* _TASK REQUIREMENTS_:
Copy the stretch of the training plan from "Beginner 6-Week Training" through "after each workout." word for word.

* _STUDY TEXT_:

== Segment start ==

Part 2: Printable Training / Exercise Table

This is a six-week beginner training plan.

Beginner 6-Week Training Plan

Weekly Schedule (Walk / Run Minutes)
Week Mon Tue Wed Thu Fri Sat Sun
1 Rest 20 min walk 20 min walk 20 min walk Rest 25 min walk Easy 30 min walk
2 Rest 5 min walk / 5 min jog x2 20 min walk 5 min walk / 5 min jog x2 Rest 25 min walk Easy 35 min walk
3 Rest 5 walk / 5 jog x3 20 min walk 5 walk / 5 jog x3 Rest 30 min walk Walk-jog 30 min
4 Rest 5 walk / 7 jog x3 20 min walk 5 walk / 7 jog x3 Rest 30 min walk Continuous jog 20 min
5 Rest 5 walk / 10 jog x2 20 min walk 5 walk / 10 jog x2 Rest 30 min walk Jog 25-30 min
6 Rest Easy 20 min jog 20 min walk Easy 15 min jog Rest Race-day prep: 10 min jog + 4 strides 5K event or fun run

Notes: “Walk / jog” means an easy, slow pace. Always warm up for 5 minutes and cool down with light stretching after each workout.

== Segment end ==

* _SUPPLIED MATERIAL_:

== Segment start ==

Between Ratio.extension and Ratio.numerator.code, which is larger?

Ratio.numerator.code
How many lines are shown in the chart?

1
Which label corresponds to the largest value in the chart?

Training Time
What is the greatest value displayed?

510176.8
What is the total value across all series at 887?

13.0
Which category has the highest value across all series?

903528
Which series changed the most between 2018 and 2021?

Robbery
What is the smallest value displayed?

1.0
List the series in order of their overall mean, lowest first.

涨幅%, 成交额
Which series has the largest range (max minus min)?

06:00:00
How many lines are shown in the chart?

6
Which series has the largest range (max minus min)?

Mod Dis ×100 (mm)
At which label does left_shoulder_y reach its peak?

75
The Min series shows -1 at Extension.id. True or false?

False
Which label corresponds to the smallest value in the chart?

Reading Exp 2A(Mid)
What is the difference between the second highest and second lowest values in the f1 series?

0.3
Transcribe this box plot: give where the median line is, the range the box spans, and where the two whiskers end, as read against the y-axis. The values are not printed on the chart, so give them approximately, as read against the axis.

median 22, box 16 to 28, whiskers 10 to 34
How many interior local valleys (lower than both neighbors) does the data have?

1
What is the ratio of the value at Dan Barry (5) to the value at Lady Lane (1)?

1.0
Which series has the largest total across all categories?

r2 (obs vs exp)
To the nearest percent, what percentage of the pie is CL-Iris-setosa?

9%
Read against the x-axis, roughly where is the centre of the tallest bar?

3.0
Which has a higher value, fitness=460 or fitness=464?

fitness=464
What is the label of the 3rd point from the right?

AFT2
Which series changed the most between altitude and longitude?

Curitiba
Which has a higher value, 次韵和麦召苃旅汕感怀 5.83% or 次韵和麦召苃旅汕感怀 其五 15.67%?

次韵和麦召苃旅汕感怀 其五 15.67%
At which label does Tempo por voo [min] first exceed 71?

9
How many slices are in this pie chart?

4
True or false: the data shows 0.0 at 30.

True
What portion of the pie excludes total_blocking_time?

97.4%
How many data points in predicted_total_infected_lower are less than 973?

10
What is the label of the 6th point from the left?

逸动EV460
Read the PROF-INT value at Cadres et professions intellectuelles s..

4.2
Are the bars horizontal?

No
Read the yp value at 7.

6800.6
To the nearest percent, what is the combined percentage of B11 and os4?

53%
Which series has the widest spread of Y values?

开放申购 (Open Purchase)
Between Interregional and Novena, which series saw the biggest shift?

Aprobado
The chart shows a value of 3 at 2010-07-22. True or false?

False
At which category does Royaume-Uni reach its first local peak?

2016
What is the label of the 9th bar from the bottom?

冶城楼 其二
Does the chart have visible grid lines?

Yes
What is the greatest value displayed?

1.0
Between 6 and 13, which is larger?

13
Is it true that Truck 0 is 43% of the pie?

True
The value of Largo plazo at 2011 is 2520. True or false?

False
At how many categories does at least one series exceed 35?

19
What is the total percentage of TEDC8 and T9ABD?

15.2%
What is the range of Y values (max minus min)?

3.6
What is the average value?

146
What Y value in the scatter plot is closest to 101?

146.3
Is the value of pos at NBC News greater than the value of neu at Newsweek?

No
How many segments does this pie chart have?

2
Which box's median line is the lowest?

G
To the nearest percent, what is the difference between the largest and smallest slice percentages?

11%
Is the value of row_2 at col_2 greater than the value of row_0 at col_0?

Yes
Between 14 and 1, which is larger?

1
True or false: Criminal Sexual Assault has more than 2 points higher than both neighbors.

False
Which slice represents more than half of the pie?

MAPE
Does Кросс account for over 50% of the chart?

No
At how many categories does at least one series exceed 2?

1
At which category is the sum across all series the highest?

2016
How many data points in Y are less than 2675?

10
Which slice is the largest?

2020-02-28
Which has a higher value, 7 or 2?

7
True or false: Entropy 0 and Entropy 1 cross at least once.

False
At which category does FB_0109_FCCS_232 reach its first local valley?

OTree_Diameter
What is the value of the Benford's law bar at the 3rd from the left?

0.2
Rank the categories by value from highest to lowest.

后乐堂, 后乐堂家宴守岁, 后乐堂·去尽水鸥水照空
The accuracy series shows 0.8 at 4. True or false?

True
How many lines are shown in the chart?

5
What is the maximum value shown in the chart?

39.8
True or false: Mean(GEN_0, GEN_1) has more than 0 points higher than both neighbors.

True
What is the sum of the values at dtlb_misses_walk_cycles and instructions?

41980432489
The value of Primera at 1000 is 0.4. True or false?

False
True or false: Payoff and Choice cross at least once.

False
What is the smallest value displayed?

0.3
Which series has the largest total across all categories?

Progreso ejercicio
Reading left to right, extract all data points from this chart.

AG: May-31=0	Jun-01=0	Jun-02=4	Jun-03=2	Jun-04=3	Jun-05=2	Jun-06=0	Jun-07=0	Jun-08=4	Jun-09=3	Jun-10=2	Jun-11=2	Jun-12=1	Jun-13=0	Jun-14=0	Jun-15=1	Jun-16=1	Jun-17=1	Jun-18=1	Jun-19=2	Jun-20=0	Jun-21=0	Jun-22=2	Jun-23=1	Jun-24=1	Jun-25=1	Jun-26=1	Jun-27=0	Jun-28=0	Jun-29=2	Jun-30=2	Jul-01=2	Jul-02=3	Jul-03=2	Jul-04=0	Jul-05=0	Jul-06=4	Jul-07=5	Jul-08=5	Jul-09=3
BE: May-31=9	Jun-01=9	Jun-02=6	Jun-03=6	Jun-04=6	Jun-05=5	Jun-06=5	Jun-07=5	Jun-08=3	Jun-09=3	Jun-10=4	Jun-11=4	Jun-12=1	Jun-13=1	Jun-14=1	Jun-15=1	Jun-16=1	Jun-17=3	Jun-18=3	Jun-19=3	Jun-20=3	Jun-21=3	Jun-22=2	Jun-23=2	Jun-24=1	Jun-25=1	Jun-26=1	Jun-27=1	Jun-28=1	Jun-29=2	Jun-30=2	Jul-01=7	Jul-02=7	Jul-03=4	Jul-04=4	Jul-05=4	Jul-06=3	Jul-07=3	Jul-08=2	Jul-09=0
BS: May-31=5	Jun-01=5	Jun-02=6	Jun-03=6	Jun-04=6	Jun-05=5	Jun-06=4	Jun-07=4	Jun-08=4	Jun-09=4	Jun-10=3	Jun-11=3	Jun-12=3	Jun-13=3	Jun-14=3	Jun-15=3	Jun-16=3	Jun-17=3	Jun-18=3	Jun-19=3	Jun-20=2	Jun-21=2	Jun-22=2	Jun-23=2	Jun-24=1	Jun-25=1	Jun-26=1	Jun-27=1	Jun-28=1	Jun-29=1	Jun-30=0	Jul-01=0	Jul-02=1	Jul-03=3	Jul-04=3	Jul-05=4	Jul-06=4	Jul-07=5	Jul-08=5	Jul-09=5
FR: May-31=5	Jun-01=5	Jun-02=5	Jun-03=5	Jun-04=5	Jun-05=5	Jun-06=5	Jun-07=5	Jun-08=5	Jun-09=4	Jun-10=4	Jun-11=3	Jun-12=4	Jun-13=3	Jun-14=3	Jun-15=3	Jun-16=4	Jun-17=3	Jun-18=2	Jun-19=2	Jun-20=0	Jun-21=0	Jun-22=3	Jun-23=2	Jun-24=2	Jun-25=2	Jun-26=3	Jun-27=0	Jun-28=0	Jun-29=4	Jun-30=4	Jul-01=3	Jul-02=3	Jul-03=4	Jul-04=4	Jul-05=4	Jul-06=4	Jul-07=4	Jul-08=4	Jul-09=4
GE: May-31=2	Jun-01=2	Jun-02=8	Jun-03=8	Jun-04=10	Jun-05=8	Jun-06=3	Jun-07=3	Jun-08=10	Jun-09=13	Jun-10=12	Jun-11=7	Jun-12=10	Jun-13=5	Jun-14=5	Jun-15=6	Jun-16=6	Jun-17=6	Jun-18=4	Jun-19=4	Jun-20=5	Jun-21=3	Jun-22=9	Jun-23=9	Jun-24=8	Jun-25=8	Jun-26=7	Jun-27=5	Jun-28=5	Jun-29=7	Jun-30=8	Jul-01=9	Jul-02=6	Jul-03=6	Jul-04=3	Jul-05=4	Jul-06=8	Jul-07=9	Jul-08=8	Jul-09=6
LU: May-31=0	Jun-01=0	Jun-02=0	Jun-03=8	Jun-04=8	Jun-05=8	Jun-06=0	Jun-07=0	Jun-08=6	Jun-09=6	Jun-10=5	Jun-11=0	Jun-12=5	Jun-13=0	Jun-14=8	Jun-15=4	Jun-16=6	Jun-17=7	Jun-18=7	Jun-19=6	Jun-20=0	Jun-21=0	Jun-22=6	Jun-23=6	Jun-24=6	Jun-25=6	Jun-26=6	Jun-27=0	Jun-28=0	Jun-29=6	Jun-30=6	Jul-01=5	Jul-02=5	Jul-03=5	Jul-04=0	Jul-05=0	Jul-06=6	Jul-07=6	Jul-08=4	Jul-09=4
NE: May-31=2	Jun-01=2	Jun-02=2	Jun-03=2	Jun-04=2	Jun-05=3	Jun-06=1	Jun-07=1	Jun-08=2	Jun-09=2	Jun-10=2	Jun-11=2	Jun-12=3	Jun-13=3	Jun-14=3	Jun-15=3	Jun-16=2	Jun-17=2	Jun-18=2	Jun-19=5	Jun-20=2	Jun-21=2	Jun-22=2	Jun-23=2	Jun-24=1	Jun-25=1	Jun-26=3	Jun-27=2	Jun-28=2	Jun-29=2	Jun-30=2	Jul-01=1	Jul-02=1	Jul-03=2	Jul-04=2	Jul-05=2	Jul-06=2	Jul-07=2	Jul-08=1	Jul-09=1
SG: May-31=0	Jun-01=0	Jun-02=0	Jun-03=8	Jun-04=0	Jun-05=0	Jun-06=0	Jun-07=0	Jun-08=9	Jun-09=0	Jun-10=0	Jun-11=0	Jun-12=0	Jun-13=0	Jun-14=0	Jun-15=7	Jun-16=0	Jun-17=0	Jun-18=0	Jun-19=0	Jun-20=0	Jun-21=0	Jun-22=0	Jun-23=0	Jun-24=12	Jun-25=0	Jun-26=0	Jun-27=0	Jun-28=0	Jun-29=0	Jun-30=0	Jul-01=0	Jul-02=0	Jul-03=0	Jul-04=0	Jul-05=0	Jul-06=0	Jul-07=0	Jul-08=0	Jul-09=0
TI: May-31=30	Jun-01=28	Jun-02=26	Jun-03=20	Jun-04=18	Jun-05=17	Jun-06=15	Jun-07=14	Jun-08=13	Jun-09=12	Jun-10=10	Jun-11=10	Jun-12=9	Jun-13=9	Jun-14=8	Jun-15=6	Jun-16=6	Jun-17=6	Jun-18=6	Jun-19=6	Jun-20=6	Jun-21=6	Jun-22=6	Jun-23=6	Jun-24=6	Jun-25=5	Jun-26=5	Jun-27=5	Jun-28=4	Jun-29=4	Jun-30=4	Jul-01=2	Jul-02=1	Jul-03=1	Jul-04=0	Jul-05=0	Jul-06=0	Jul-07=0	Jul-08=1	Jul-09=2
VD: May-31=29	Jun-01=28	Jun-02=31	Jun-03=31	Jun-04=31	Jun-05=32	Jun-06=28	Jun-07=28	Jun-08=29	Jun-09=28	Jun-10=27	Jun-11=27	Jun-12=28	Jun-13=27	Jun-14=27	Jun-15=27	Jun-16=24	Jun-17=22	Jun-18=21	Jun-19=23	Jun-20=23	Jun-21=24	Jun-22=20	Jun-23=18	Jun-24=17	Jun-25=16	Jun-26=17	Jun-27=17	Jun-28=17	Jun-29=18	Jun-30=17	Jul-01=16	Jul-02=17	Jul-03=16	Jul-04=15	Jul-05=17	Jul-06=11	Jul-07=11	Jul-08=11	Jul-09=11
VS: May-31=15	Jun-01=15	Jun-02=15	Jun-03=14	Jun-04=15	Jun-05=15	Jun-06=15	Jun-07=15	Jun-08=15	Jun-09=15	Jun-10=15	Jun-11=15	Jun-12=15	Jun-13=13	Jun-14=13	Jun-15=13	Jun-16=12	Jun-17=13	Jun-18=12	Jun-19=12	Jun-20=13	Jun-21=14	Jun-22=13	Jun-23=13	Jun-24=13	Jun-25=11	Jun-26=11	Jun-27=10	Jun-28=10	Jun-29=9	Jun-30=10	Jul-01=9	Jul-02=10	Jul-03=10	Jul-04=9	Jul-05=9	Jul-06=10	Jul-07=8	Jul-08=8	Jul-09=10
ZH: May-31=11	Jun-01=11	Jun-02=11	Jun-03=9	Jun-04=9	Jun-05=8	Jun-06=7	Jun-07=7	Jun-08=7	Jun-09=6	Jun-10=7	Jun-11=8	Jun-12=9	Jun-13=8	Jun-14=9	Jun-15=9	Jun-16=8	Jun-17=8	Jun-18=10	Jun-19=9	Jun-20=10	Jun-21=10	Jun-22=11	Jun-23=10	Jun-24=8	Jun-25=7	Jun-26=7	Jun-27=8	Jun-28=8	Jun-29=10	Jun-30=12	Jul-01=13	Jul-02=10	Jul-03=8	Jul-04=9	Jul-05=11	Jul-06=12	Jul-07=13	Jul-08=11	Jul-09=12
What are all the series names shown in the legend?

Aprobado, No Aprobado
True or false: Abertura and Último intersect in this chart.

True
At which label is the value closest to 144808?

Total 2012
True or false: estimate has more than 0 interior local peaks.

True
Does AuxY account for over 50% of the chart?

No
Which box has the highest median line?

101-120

== Segment end ==

* _REPLY_:
Beginner 6-Week Training Plan

Weekly Schedule (Walk / Run Minutes)
Week Mon Tue Wed Thu Fri Sat Sun
1 Rest 20 min walk 20 min walk 20 min walk Rest 25 min walk Easy 30 min walk
2 Rest 5 min walk / 5 min jog x2 20 min walk 5 min walk / 5 min jog x2 Rest 25 min walk Easy 35 min walk
3 Rest 5 walk / 5 jog x3 20 min walk 5 walk / 5 jog x3 Rest 30 min walk Walk-jog 30 min
4 Rest 5 walk / 7 jog x3 20 min walk 5 walk / 7 jog x3 Rest 30 min walk Continuous jog 20 min
5 Rest 5 walk / 10 jog x2 20 min walk 5 walk / 10 jog x2 Rest 30 min walk Jog 25-30 min
6 Rest Easy 20 min jog 20 min walk Easy 15 min jog Rest Race-day prep: 10 min jog + 4 strides 5K event or fun run

Notes: “Walk / jog” means an easy, slow pace. Always warm up for 5 minutes and cool down with light stretching after each workout.